Copy out every line of the listing below without changing a single character.

BEGIN The data

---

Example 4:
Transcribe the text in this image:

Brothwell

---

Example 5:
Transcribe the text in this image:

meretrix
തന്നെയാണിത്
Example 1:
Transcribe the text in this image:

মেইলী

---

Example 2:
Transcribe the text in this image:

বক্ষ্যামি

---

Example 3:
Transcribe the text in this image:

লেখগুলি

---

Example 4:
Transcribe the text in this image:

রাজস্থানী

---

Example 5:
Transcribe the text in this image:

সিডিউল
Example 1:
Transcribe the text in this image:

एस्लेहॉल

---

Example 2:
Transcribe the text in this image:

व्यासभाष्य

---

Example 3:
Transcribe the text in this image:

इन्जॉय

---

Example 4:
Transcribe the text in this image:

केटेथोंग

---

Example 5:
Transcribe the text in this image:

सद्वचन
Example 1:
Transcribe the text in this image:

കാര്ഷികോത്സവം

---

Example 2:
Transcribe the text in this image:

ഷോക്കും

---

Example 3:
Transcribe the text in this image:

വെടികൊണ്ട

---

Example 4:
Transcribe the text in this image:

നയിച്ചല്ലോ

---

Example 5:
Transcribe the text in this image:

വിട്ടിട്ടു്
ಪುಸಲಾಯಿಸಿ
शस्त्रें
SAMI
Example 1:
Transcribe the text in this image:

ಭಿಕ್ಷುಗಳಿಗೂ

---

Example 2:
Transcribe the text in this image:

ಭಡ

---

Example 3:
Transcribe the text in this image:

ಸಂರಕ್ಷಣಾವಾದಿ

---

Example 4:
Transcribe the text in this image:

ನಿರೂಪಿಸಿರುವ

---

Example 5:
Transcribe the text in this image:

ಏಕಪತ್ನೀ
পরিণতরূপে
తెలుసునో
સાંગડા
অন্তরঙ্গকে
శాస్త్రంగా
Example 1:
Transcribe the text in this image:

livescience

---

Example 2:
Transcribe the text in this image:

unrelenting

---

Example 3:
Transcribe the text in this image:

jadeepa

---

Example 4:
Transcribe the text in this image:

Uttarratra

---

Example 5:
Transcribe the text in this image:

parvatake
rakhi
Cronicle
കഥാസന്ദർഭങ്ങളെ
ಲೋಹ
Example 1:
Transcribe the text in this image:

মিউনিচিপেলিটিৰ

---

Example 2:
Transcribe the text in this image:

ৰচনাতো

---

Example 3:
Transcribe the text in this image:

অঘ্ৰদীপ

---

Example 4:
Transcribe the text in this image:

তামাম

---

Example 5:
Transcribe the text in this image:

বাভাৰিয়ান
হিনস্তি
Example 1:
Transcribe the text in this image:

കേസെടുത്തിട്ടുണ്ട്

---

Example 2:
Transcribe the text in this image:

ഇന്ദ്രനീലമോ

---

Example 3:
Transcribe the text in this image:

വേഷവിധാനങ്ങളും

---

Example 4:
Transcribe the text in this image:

END The data

▶ [Completed exercise]
---

Example 4:
Transcribe the text in this image:

Brothwell

---

Example 5:
Transcribe the text in this image:

meretrix
തന്നെയാണിത്
Example 1:
Transcribe the text in this image:

মেইলী

---

Example 2:
Transcribe the text in this image:

বক্ষ্যামি

---

Example 3:
Transcribe the text in this image:

লেখগুলি

---

Example 4:
Transcribe the text in this image:

রাজস্থানী

---

Example 5:
Transcribe the text in this image:

সিডিউল
Example 1:
Transcribe the text in this image:

एस्लेहॉल

---

Example 2:
Transcribe the text in this image:

व्यासभाष्य

---

Example 3:
Transcribe the text in this image:

इन्जॉय

---

Example 4:
Transcribe the text in this image:

केटेथोंग

---

Example 5:
Transcribe the text in this image:

सद्वचन
Example 1:
Transcribe the text in this image:

കാര്ഷികോത്സവം

---

Example 2:
Transcribe the text in this image:

ഷോക്കും

---

Example 3:
Transcribe the text in this image:

വെടികൊണ്ട

---

Example 4:
Transcribe the text in this image:

നയിച്ചല്ലോ

---

Example 5:
Transcribe the text in this image:

വിട്ടിട്ടു്
ಪುಸಲಾಯಿಸಿ
शस्त्रें
SAMI
Example 1:
Transcribe the text in this image:

ಭಿಕ್ಷುಗಳಿಗೂ

---

Example 2:
Transcribe the text in this image:

ಭಡ

---

Example 3:
Transcribe the text in this image:

ಸಂರಕ್ಷಣಾವಾದಿ

---

Example 4:
Transcribe the text in this image:

ನಿರೂಪಿಸಿರುವ

---

Example 5:
Transcribe the text in this image:

ಏಕಪತ್ನೀ
পরিণতরূপে
తెలుసునో
સાંગડા
অন্তরঙ্গকে
శాస్త్రంగా
Example 1:
Transcribe the text in this image:

livescience

---

Example 2:
Transcribe the text in this image:

unrelenting

---

Example 3:
Transcribe the text in this image:

jadeepa

---

Example 4:
Transcribe the text in this image:

Uttarratra

---

Example 5:
Transcribe the text in this image:

parvatake
rakhi
Cronicle
കഥാസന്ദർഭങ്ങളെ
ಲೋಹ
Example 1:
Transcribe the text in this image:

মিউনিচিপেলিটিৰ

---

Example 2:
Transcribe the text in this image:

ৰচনাতো

---

Example 3:
Transcribe the text in this image:

অঘ্ৰদীপ

---

Example 4:
Transcribe the text in this image:

তামাম

---

Example 5:
Transcribe the text in this image:

বাভাৰিয়ান
হিনস্তি
Example 1:
Transcribe the text in this image:

കേസെടുത്തിട്ടുണ്ട്

---

Example 2:
Transcribe the text in this image:

ഇന്ദ്രനീലമോ

---

Example 3:
Transcribe the text in this image:

വേഷവിധാനങ്ങളും

---

Example 4:
Transcribe the text in this image:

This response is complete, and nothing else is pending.